Celebrity Chefs Co-Host a Cannabis Dinner in Phoenix

click to enlarge Chef Jordan Savell says she uses cannabis to stay sober from alcohol and cocaine. - SHERRY L. BUTLER COMMUNICATIONS

Chef Jordan Savell says she uses cannabis to stay sober from alcohol and cocaine.

Sherry L. Butler Communications

Celebrity chef Jordan Savell will be joining Phoenix chef Derek Upton at his cannabis dinner series, “Elevated Under the Stars,” on August 21. Savell is the third contestant from the reality TV series Hell’s Kitchen to join Upton for the fine-dining events, which combine multi-course meals with education about micro-dosing.

Self-taught Savell owns Bullfish Foods in Fort Worth, Texas, and was a contestant on season 19 of Hell’s Kitchen this year, placing 7th out of 18 chefs. She credits her nearly three years of sobriety from alcohol and cocaine to her use of cannabis.


“Being an addict, there’s always got to be something there. We don’t ever stop being addicts; we just continue to be addicted to other things that are deemed ‘OK’ by society, whether it be nicotine, Red Bull, sex, food, whatever,” Savell says. “During my sobriety, I chose to continue using cannabis to curb my desire to want to go back to doing other things.”


Savell says she’s looking forward to learning more about cooking with cannabis from Upton, who starred in the Netflix show Cooked with Cannabis and Chopped 420 on the Food Network.



“With (cannabis) becoming an ingredient for food now, I feel like both of my worlds are colliding, which is super cool, because I don’t do anything but work,” Savell says. “With chef Upton, I’m hoping to learn how to use the different strains and how to use the flavor of those different strains in the food without it tasting like it’s got weed in it. I want to learn the fine art of it. I can make brownies and I can make cookies and do all the usual edibles, but using it in a fine dining situation is a lot more challenging, and to be able to mix that in and have it not taste like you’re sitting in front of a big plate of weed.”


That’s important to Upton, as well, who wants to elevate cooking with cannabis to a culinary art. “I pair my dishes kind of like wine,” he says. “Each cannabis strain is specific to the overall palate of that dish.
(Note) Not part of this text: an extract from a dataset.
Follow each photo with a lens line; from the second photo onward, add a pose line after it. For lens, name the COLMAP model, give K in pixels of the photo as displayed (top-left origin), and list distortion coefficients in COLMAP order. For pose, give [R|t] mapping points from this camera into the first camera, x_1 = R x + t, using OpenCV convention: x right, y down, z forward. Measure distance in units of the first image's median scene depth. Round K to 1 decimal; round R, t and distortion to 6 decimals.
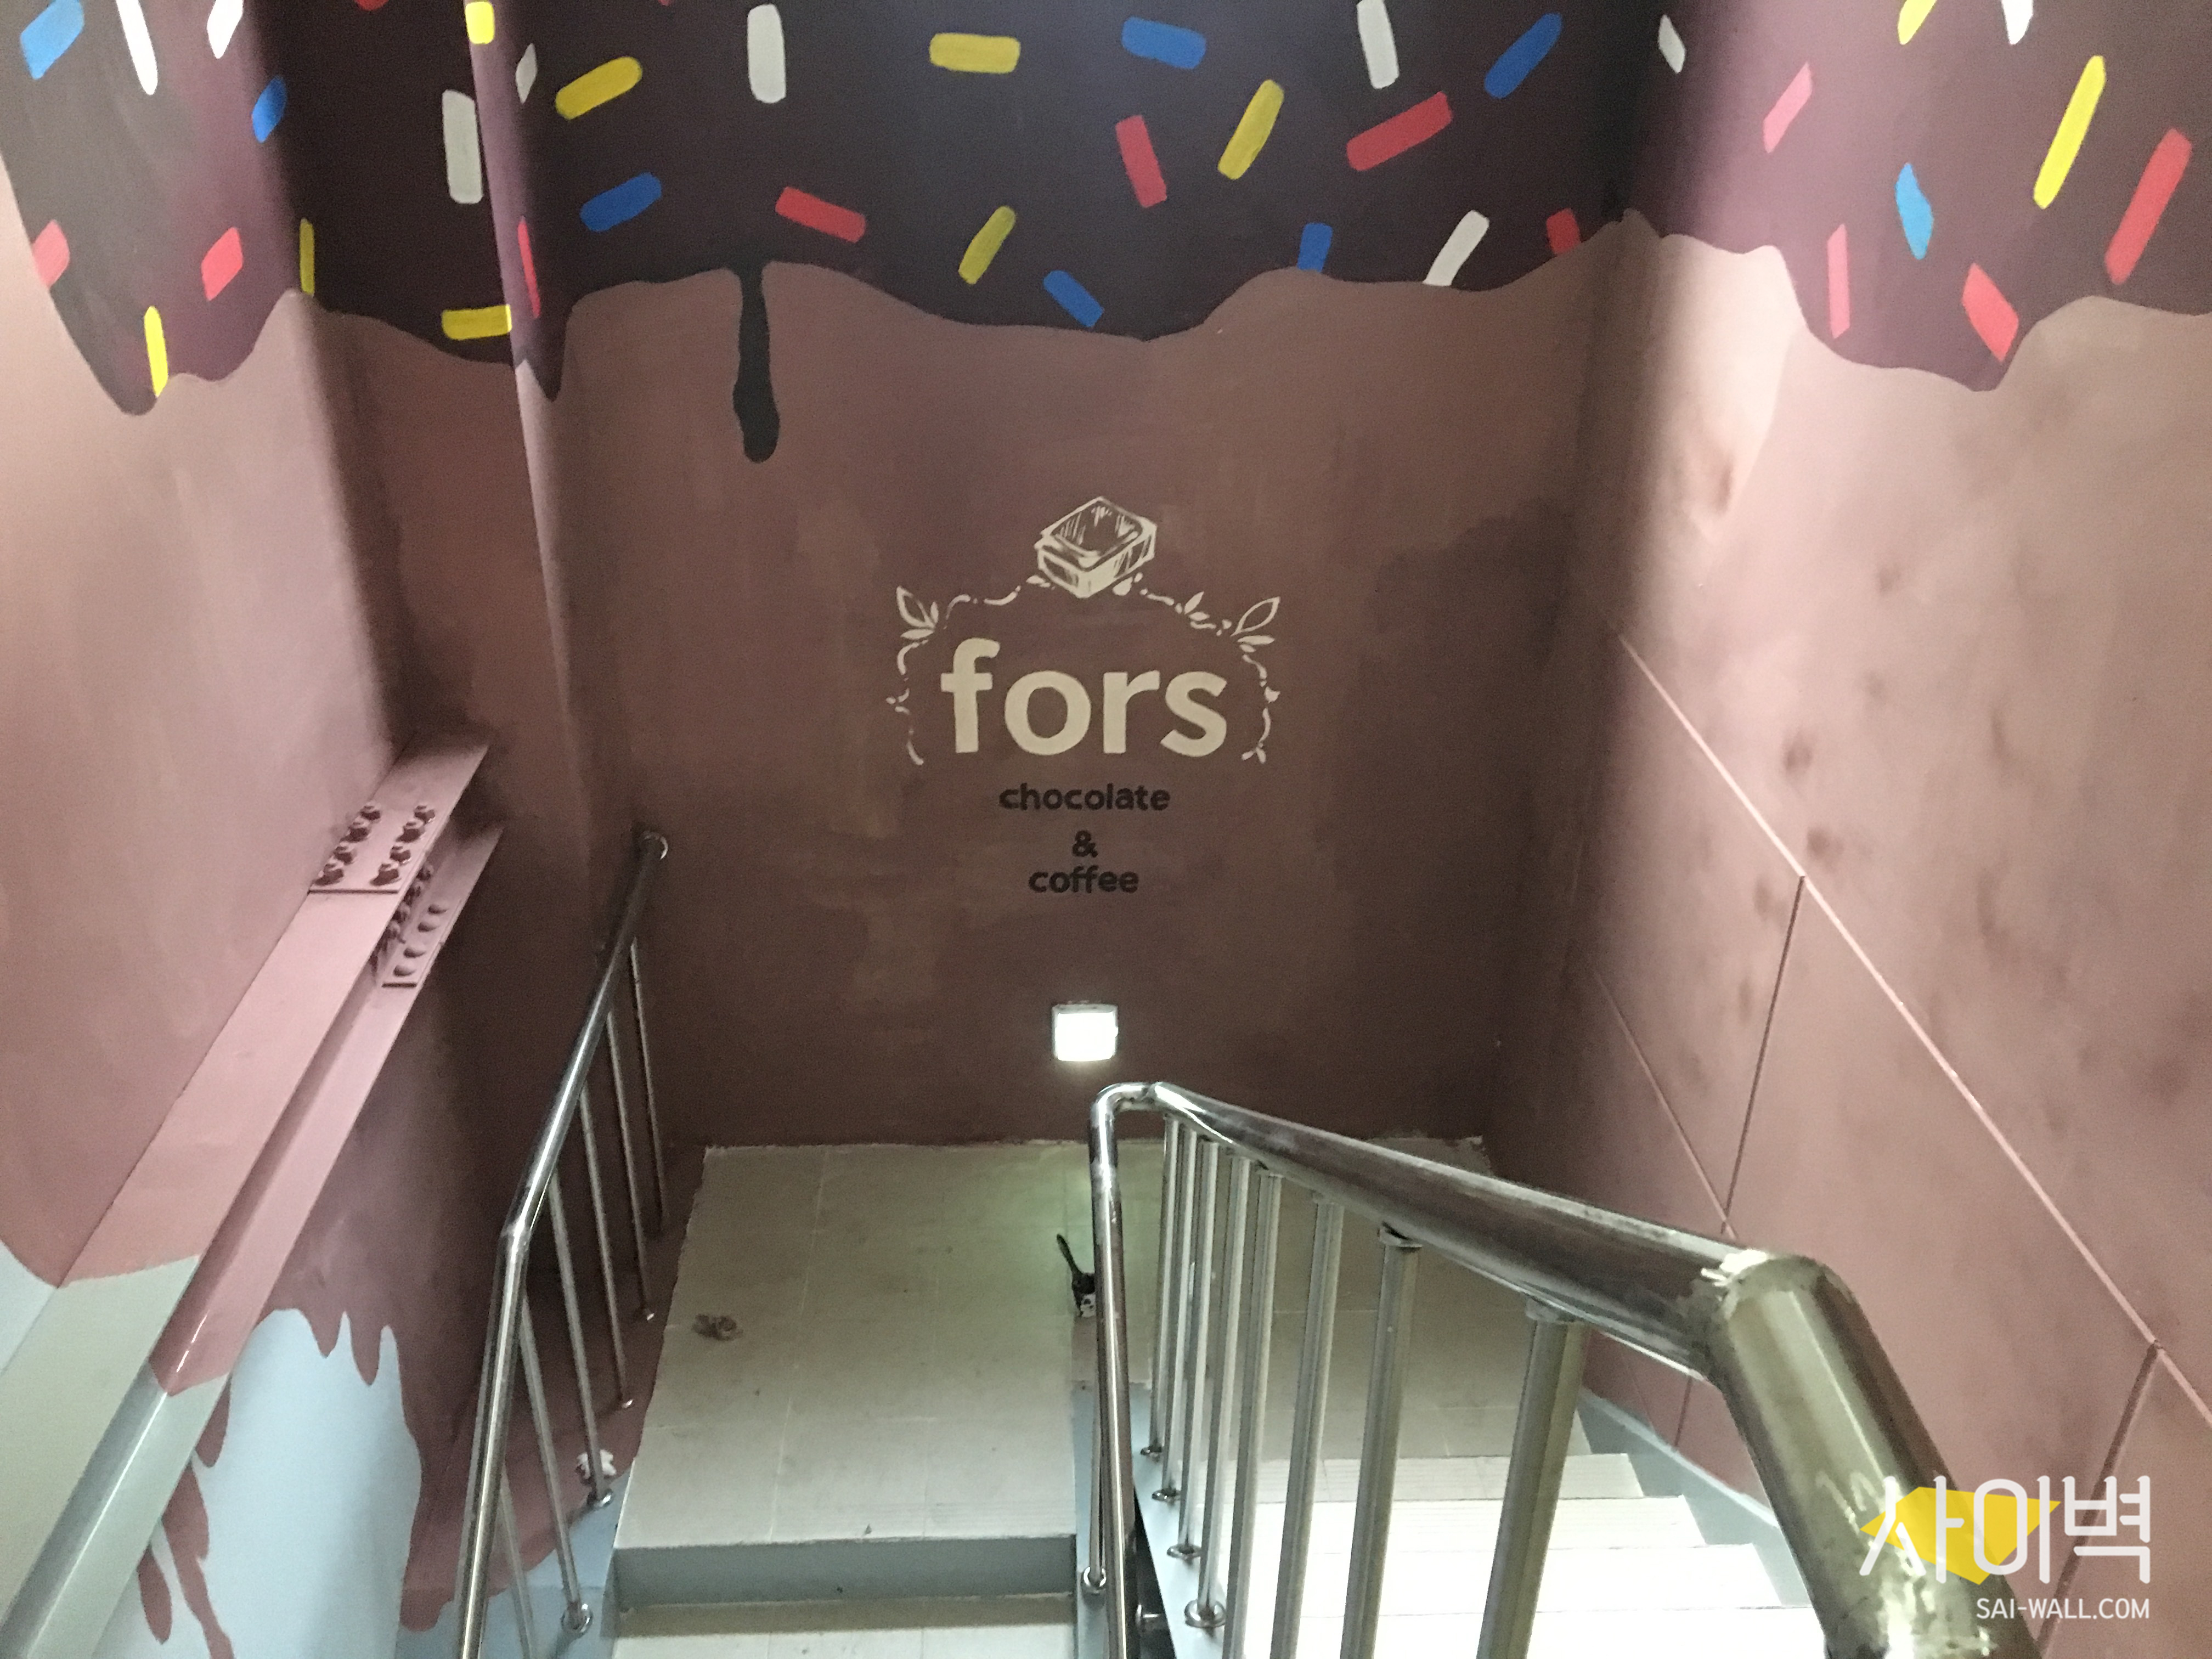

I try to blend the flavor in to create earthiness, sweetness – the whole palate of flavors that you need to have for each dish. So, it does affect (the flavor), but in a positive way.”





Bringing celebrity chefs like Savell to his “Elevated Under the Stars” dinners is part of Upton’s plan to paint Phoenix as a culinary cannabis capital. “I’m trying to put Phoenix on the map for what I’m doing, so I really want to showcase them (celebrity chefs) in Phoenix. I have them send me three dishes that they really love and want to do, and then I build my dishes around their ideas.”

The cannabis-infused, six-course dinner Upton and Savell will be serving consists of roasted vegetable salad, scallop crudo, braised short rib, crispy skin snapper, matcha pound cake, and a sweet steam bun. There will also be mocktails. Guests receive infusions separately from the food so they can control the dosing in their dishes.


Savell looks forward to the friendly legal climate for cannabis in Arizona. It’s nothing like the atmosphere in her home state, she says. “Coming out of recovery, there are a lot of folks that think (cannabis) is just another drug, especially here in Texas, where it is not legal,” she says. “People still go to jail for it, people still get antagonized over it for no reason here.”





Her experience as a chef and as a recovering addict made Savell a great guest choice, Upton says. “She has a crazy passion for food, and she has a crazy passion for wellness and being better. I think that her story with alcohol addiction lends itself to that wellness,” he says. “This is a great opportunity to educate someone on a platform that has a lot of reach and a lot of influence on the community, because the biggest part of what I’m trying to do is create a safe community around the cannabis food idea.”





Acceptance of the idea of cannabis-infused food isn’t likely in Texas anytime soon, Savell says, but she wants to be ready for the day it’s decriminalized in the Lone Star State. “We have a very limited medical program. There are only one or two dispensaries in the state. You can have a medical prescription for (marijuana), but you have to have a terminal illness or something really severe to even get that card,” she says. “It’s not like most places where it is medicinally legal, and you can roll in and say you have anxiety and get a card and you’re cool. Not here. You have to have a terminal illness, and several doctors confirm that illness, so it’s still a little far off for us.”


“But with doing things like this – and I hope this is not the last one I do with Derek – by the time it’s legal in Texas, I will be the first chef to be able to pop up and be like, ‘Blam! Here you go’ in my own city, in Fort Worth,” Savell says. “I’m looking down the road, ahead of the game.”


The “Elevated Under the Stars” dinner with chefs Derek Upton and Jordan Savell starts at 7:30 p.m. Saturday, August 21. Tickets cost $175 and are available at www.eventhi.io/event/elevated-under-the-stars-an-educatio-5032. The dinner location will be disclosed upon ticket purchase.